# Booting from USB on x38 Motherboard, NOT?



## Sasqui (Jan 22, 2012)

See sys specs... ASUS ROG x38 motherboard, flashed to x48 Rampage.

In BIOS under "Boot Device Priority", I select and of the 3 boot device slots, and no where do I find an option for USB, these are the only options in each:


1st floopy drive
HDD: P0-WDC WD2500KS
ATAPI CD-ROM
Disabled

Is there a place in the BIOS to enable boot from USB?

It's AMI, says v02.61 on the BIOS screen


----------



## Lazzer408 (Jan 22, 2012)

Typically the USB should be listed under the hard drive boot order. Set your "Boot Device Priority" to HDD first, then set the hard drive boot order to the USB stick first.


----------



## Sasqui (Jan 22, 2012)

*Solved*



Lazzer408 said:


> Typically the USB should be listed under the hard drive boot order. Set your "Boot Device Priority" to HDD first, then set the hard drive boot order to the USB stick first.

**DATASET ROWS**
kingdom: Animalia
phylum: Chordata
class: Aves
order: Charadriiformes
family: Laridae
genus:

**TASKS TO PERFORM**
A: Answer these questions about the forum thread on USB booting:
(i) What version number does the BIOS screen show?
(ii) Which hard drive appears among the boot device options?
(iii) According to Lazzer408, where is the USB typically listed?
B: Write what comes next in the forum thread on USB booting, starting after the quoted reply that ends it.

**RESULTS**
A:
(i) v02.61
(ii) HDD: P0-WDC WD2500KS
(iii) Under the hard drive boot order

B:
> 
> http://www.techpowerup.com/forums/attachment.php?attachmentid=45372&stc=1&d=1327251351



I realised that the USB drive has to be installed before going into the BIOS and selecting it as an option!


----------



## ShiBDiB (Jan 22, 2012)

Sasqui said:


> I realised that the USB drive has to be installed before going into the BIOS and selecting it as an option!


----------



## Lazzer408 (Jan 23, 2012)

ShiBDiB said:


>



What he said.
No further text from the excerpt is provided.